Era ela tão caridosa... Tão bela... E tanta compaixão lhe inspirava o sofrimento alheio, que lágrimas de tristeza e de sincero pesar se lhe escaparam dos olhos, negros, formosos, e melancólicos. Úrsula, com a timidez da corsa, vinha desempenhar à cabeceira desse leito de dores os cuidados que exigia o penoso estado do desconhecido.

Nenhuma exageração havia nesse piedoso desempenho; porque Úrsula era ingênua e singela em todas as suas ações; e porque esse interesse todo caridoso, o mancebo não podia avaliá-lo, tendo as faculdades transtornadas pela moléstia. Este sentimento era pois natural em seu coração, e a donzela não se envergonhava de o patentear.

— Túlio, – disse ao entrar – como vai ele? Toda a resposta do escravo foi um suspiro de profundo desânimo.

Úrsula chegou-se ao leito do enfermo, e com timidez, que a sua compaixão quase destruía, tocou-lhe as mãos. As suas gelaram de desalento e de comoção, porque sentiu as do doente ardentes como a lava de um vulcão.

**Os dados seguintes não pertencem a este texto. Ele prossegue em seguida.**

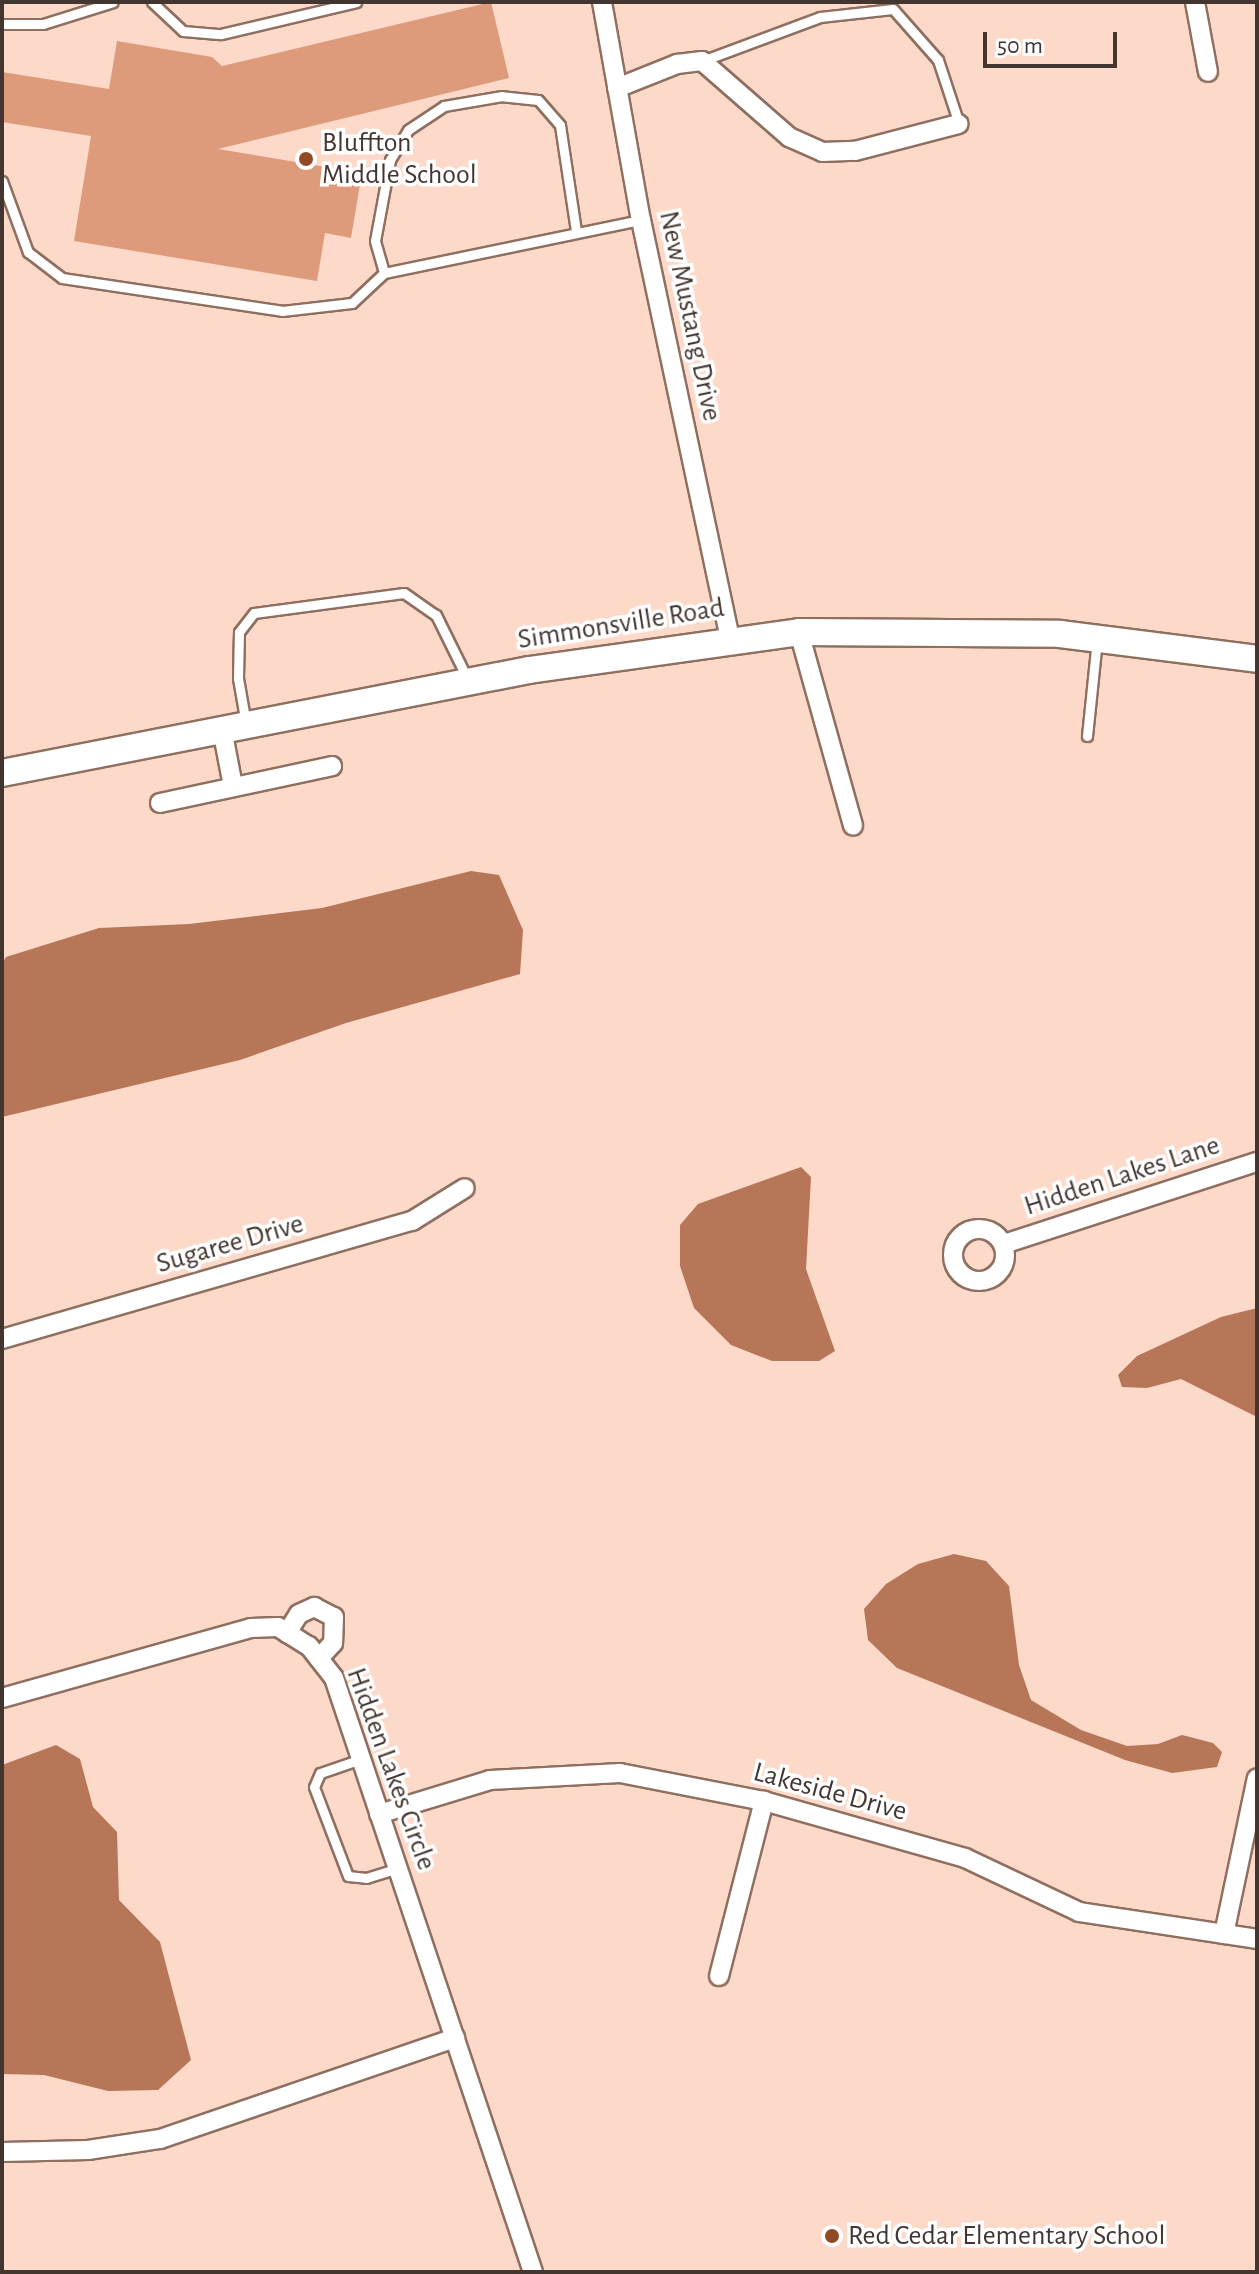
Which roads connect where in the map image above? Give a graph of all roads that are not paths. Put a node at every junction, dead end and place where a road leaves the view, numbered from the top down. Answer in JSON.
{"nodes":[{"id":1,"x":113,"y":2,"type":"edge"},
{"id":2,"x":152,"y":2,"type":"edge"},
{"id":3,"x":356,"y":2,"type":"edge"},
{"id":4,"x":602,"y":2,"type":"edge"},
{"id":5,"x":1195,"y":2,"type":"edge"},
{"id":6,"x":2,"y":24,"type":"edge"},
{"id":7,"x":702,"y":61,"type":"junction"},
{"id":8,"x":1208,"y":72,"type":"dead end"},
{"id":9,"x":617,"y":88,"type":"junction"},
{"id":10,"x":959,"y":124,"type":"joint"},
{"id":11,"x":2,"y":181,"type":"edge"},
{"id":12,"x":641,"y":220,"type":"junction"},
{"id":13,"x":576,"y":231,"type":"junction"},
{"id":14,"x":384,"y":273,"type":"junction"},
{"id":15,"x":799,"y":632,"type":"junction"},
{"id":16,"x":730,"y":639,"type":"junction"},
{"id":17,"x":1097,"y":639,"type":"junction"},
{"id":18,"x":1257,"y":659,"type":"edge"},
{"id":19,"x":468,"y":682,"type":"junction"},
{"id":20,"x":234,"y":727,"type":"junction"},
{"id":21,"x":1087,"y":736,"type":"dead end"},
{"id":22,"x":332,"y":766,"type":"dead end"},
{"id":23,"x":2,"y":773,"type":"edge"},
{"id":24,"x":233,"y":786,"type":"junction"},
{"id":25,"x":160,"y":803,"type":"dead end"},
{"id":26,"x":853,"y":826,"type":"dead end"},
{"id":27,"x":1257,"y":1162,"type":"edge"},
{"id":28,"x":465,"y":1188,"type":"dead end"},
{"id":29,"x":1004,"y":1244,"type":"dead end"},
{"id":30,"x":2,"y":1339,"type":"edge"},
{"id":31,"x":287,"y":1633,"type":"junction"},
{"id":32,"x":319,"y":1658,"type":"junction"},
{"id":33,"x":2,"y":1698,"type":"edge"},
{"id":34,"x":361,"y":1759,"type":"junction"},
{"id":35,"x":1257,"y":1778,"type":"edge"},
{"id":36,"x":764,"y":1801,"type":"junction"},
{"id":37,"x":379,"y":1814,"type":"junction"},
{"id":38,"x":398,"y":1868,"type":"junction"},
{"id":39,"x":1224,"y":1934,"type":"junction"},
{"id":40,"x":1257,"y":1939,"type":"edge"},
{"id":41,"x":719,"y":1976,"type":"dead end"},
{"id":42,"x":455,"y":2038,"type":"junction"},
{"id":43,"x":2,"y":2152,"type":"edge"},
{"id":44,"x":533,"y":2272,"type":"edge"}],
"edges":[{"from":1,"to":6,"type":"lane"},
{"from":2,"to":3,"type":"lane"},
{"from":4,"to":9,"type":"street","name":"New Mustang Drive"},
{"from":5,"to":8,"type":"street"},
{"from":7,"to":9,"type":"street"},
{"from":7,"to":10,"type":"street"},
{"from":7,"to":10,"type":"lane"},
{"from":9,"to":12,"type":"street","name":"New Mustang Drive"},
{"from":11,"to":14,"type":"lane"},
{"from":12,"to":13,"type":"lane"},
{"from":12,"to":16,"type":"street","name":"New Mustang Drive"},
{"from":13,"to":14,"type":"lane"},
{"from":13,"to":14,"type":"lane"},
{"from":15,"to":16,"type":"street","name":"Simmonsville Road"},
{"from":15,"to":17,"type":"street","name":"Simmonsville Road"},
{"from":15,"to":26,"type":"street"},
{"from":16,"to":19,"type":"street","name":"Simmonsville Road"},
{"from":17,"to":18,"type":"street","name":"Simmonsville Road"},
{"from":17,"to":21,"type":"lane"},
{"from":19,"to":20,"type":"street","name":"Simmonsville Road"},
{"from":19,"to":20,"type":"lane"},
{"from":20,"to":23,"type":"street","name":"Simmonsville Road"},
{"from":20,"to":24,"type":"street"},
{"from":22,"to":24,"type":"street"},
{"from":24,"to":25,"type":"street"},
{"from":27,"to":29,"type":"street","name":"Hidden Lakes Lane"},
{"from":28,"to":30,"type":"street","name":"Sugaree Drive"},
{"from":31,"to":32,"type":"street","name":"Hidden Lakes Circle"},
{"from":31,"to":32,"type":"street"},
{"from":31,"to":33,"type":"street"},
{"from":32,"to":34,"type":"street","name":"Hidden Lakes Circle"},
{"from":34,"to":37,"type":"street","name":"Hidden Lakes Circle"},
{"from":34,"to":38,"type":"lane"},
{"from":35,"to":39,"type":"street"},
{"from":36,"to":37,"type":"street","name":"Lakeside Drive"},
{"from":36,"to":39,"type":"street","name":"Lakeside Drive"},
{"from":36,"to":41,"type":"street"},
{"from":37,"to":38,"type":"street","name":"Hidden Lakes Circle"},
{"from":38,"to":42,"type":"street","name":"Hidden Lakes Circle"},
{"from":39,"to":40,"type":"street","name":"Lakeside Drive"},
{"from":42,"to":43,"type":"street"},
{"from":42,"to":44,"type":"street","name":"Hidden Lakes Circle"}]}
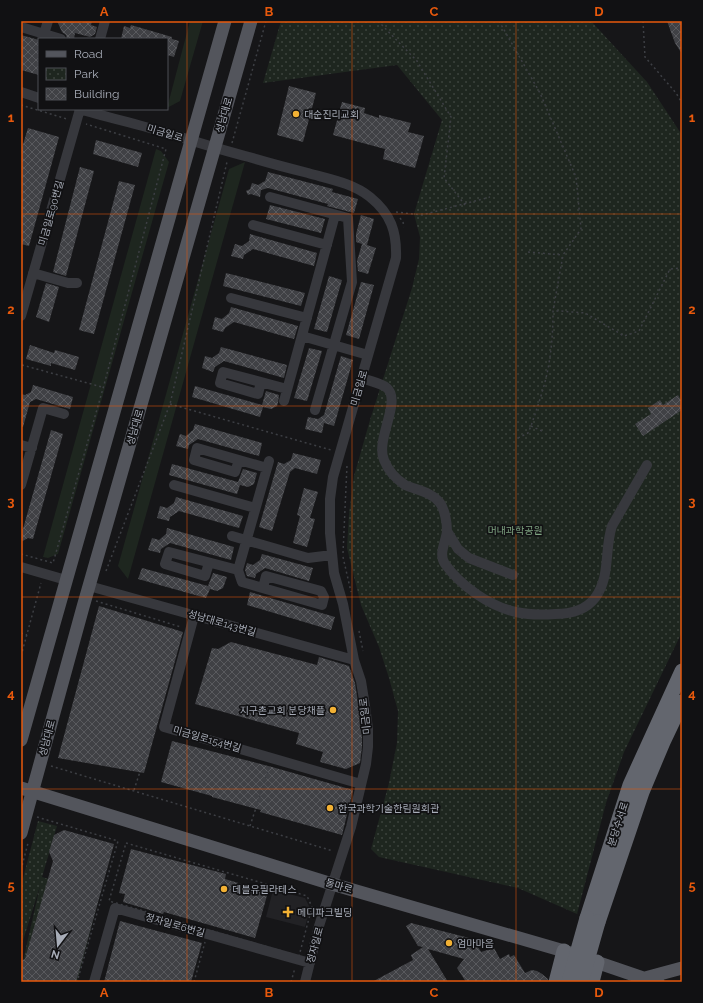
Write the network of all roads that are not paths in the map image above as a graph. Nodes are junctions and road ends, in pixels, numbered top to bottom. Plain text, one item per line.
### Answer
1 (48, 21) edge
2 (105, 21) edge
3 (225, 21) edge
4 (251, 21) edge
5 (21, 27) edge
6 (44, 34) junction
7 (58, 38) edge
8 (100, 38) edge
9 (21, 92) edge
10 (38, 98) edge
11 (80, 110) edge
12 (84, 110) edge
13 (191, 141) junction
14 (214, 148) junction
15 (270, 197) dead end
16 (335, 215) junction
17 (253, 225) dead end
18 (327, 245) junction
19 (28, 278) edge
20 (77, 283) dead end
21 (231, 298) dead end
22 (21, 316) edge
23 (307, 318) junction
24 (302, 336) junction
25 (334, 344) junction
26 (368, 355) junction
27 (362, 378) junction
28 (261, 382) dead end
29 (287, 389) junction
30 (284, 401) dead end
31 (315, 410) dead end
32 (64, 414) dead end
33 (21, 445) edge
34 (32, 448) junction
35 (239, 460) dead end
36 (647, 466) dead end
37 (21, 485) edge
38 (174, 485) dead end
39 (255, 508) junction
40 (447, 531) junction
41 (232, 536) dead end
42 (246, 540) junction
43 (332, 555) junction
44 (209, 563) dead end
45 (21, 567) edge
46 (238, 570) junction
47 (513, 575) dead end
48 (66, 580) junction
49 (94, 587) junction
50 (263, 588) junction
51 (194, 616) junction
52 (354, 660) junction
53 (682, 671) edge
54 (682, 702) edge
55 (682, 718) edge
56 (21, 740) edge
57 (663, 742) junction
58 (361, 784) junction
59 (26, 789) edge
60 (21, 833) edge
61 (332, 884) junction
62 (593, 920) junction
63 (564, 951) junction
64 (597, 962) junction
65 (310, 963) junction
66 (682, 968) edge
67 (647, 980) edge
68 (94, 982) edge
69 (305, 982) edge
70 (556, 982) edge
71 (569, 982) edge
72 (581, 982) edge
73 (592, 982) edge
74 (658, 982) edge

1 - 6 street
2 - 8 street
3 - 13 main road
4 - 14 main road, 성남대로
5 - 6 street
6 - 7 street
9 - 10 street
11 - 19 street, 미금일로90번길
12 - 13 street, 미금일로
13 - 14 street, 미금일로
13 - 48 main road
14 - 26 street, 미금일로
14 - 49 main road, 성남대로
15 - 16 street
16 - 18 street
16 - 25 street
17 - 18 street
18 - 23 street
19 - 20 street
19 - 22 street, 미금일로90번길
21 - 23 street
23 - 24 street
24 - 25 street
24 - 29 street
25 - 26 street
25 - 31 street
26 - 27 street, 미금일로
27 - 40 street
27 - 43 street, 미금일로
28 - 29 street
29 - 30 street
32 - 34 street
33 - 34 street
34 - 37 street
35 - 39 street
36 - 40 street
38 - 39 street
39 - 42 street
40 - 47 street
41 - 42 street
42 - 43 street
42 - 46 street
43 - 52 street, 미금일로
44 - 46 street
45 - 48 street
46 - 50 street
48 - 56 main road
49 - 51 street, 성남대로143번길
49 - 59 main road, 성남대로
50 - 50 street
51 - 52 street, 성남대로143번길
51 - 58 street, 미금일로154번길
52 - 58 street, 미금일로
53 - 62 highway, 분당수서로
54 - 57 highway, 분당수서로
55 - 57 highway
57 - 62 highway, 분당수서로
58 - 61 street, 미금일로
59 - 60 main road, 성남대로
59 - 61 main road, 돌마로
61 - 63 main road, 돌마로
61 - 65 street, 정자일로
62 - 71 highway, 분당수서로, bridge
62 - 72 highway, 분당수서로, bridge
63 - 64 main road, 돌마로
63 - 70 highway
64 - 67 main road, 돌마로
64 - 73 highway
65 - 68 street, 정자일로6번길
65 - 69 street, 정자일로
66 - 67 main road
67 - 74 main road, 돌마로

Então, ao contato dessas débeis mãos que tocaram a sua, o cavaleiro abriu os olhos, a que um delírio febril dava estranha expressão, e fitando a donzela, num transporte indefinível do mais íntimo sofrer, exclamou com voz magoada e grave:

— Oh! Pelo céu! Anjo ou mulher! Porque trocaste em absinto a doçura do meu amor? Amor!... Amei-te eu? Sim, e muito. Mas tu nunca o compreendeste! Louco! Louco que eu fui!... E passando da dor à desesperação, torcia os braços gritando:

— Eu te vi, mulher infame e desdenhosa, fria e impassível como a estátua!
Inexorável como o inferno!... Assassina!... Oh! Eu te amaldiçoo... e ao dia primeiro do meu amor!... Minha mãe!... Minha pobre mãe!!... – E entrou a soluçar desesperadamente.